As he sat with the tattered remnants of Cipher element, Eagle-Eye and Alpha team, meticulously disassembling and cleaning his weapon—an activity that was, for a soldier, something akin to meditation—he searched his memory to see if the answer lay somewhere in the events of the previous night. He was physically exhausted, but his mind would not let go of the mystery.

Someone had set a trap for them…why? He rejected the obvious answer—to kill them. There were plenty of ways to accomplish that.

But if killing Cipher element wasn’t the primary objective, then what was?

He was working through the possibilities when two men he didn’t recognize strode into the room. One of them was wearing civilian clothes—khakis and a long-sleeve, pale-blue dress shirt—the other was wearing ACU fatigues. The name-tape over his breast pocket said ‘Keasling,’ but it was the rank badge in the middle of the man’s chest that got Sigler’s attention: a single black star.

He jumped to his feet and was about to call the room to attention, but the general waved him off.

“Stand easy, men.” Keasling regarded each man in turn, and finally brought his attention back to Sigler. “I won’t bullshit you. We are at condition FUBAR. Sixteen hours ago, the President did two things: He asked General Collins for his resignation, and he hired me to run the Joint Special Operations Command. I’m your new boss.”

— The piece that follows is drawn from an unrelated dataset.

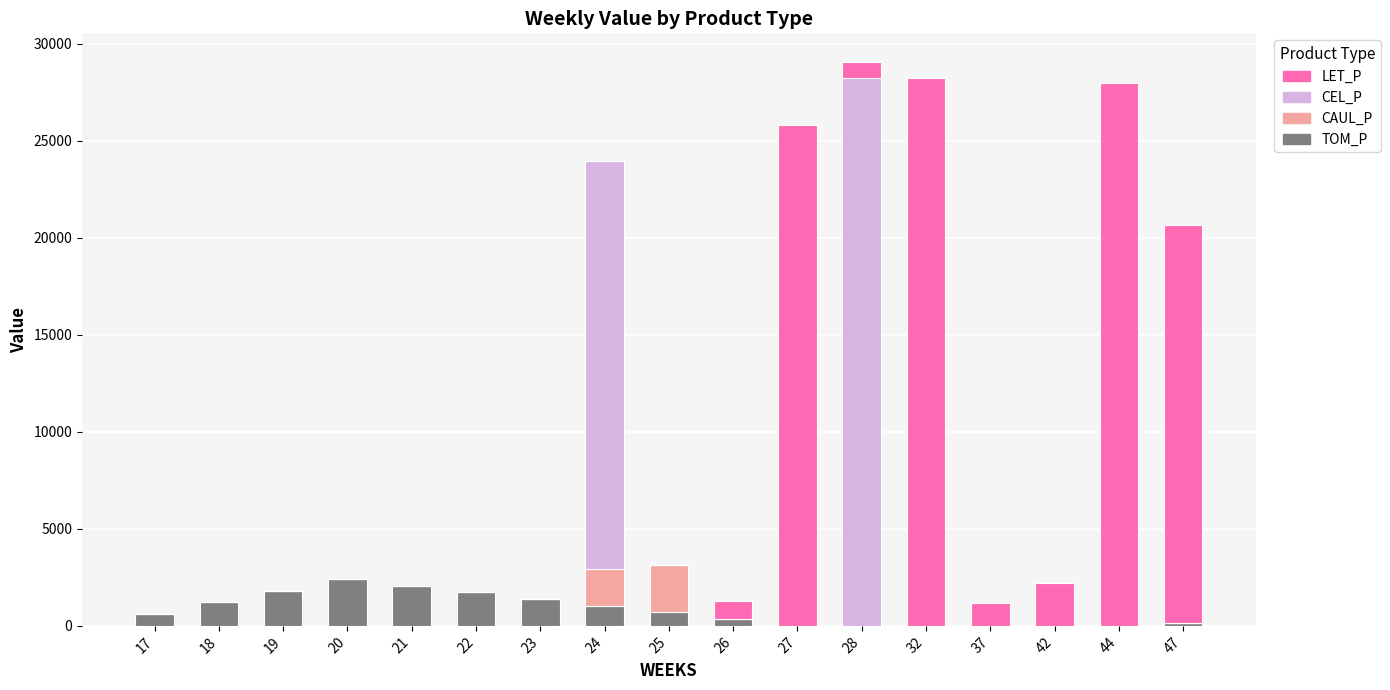

What is the total value across all series at 28?

29095.0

Glances were exchanged but no one spoke. Keasling gestured to the civilian. “This is Domenick Boucher, the Director of the CIA. Gentlemen, we are here to fix this train wreck.”

Stan Tremblay folded his arms over his chest and leaned back in his chair. “You’re the new JSOC? That’s a three-star billet. That must have taken some grade-A ass kissing.”

Keasling’s right eye twitched, and for a moment, Sigler thought the general was going to blow a gasket, but then the twitch went away. “I guess the President liked my smile. Now, if you’re done busting my chops, sergeant, there’s work to do. We’re in the dark, men.”

Sigler pointed a finger at Boucher. “Why don’t you start by talking to him? It was his people that sent us out there in the first place. Last I heard, they were both aboard the Black Hawk that went missing.”

Boucher glanced at Keasling, as if silently asking for permission to answer, and then cleared his throat. “Then let me update you. After leaving you, the helicopter designated Beehive Six-Six crossed the border with Syria and continued on to Damascus. The pilot flew nap-of-the-earth to avoid ground radar, but we were able to track him from an AWACS plane.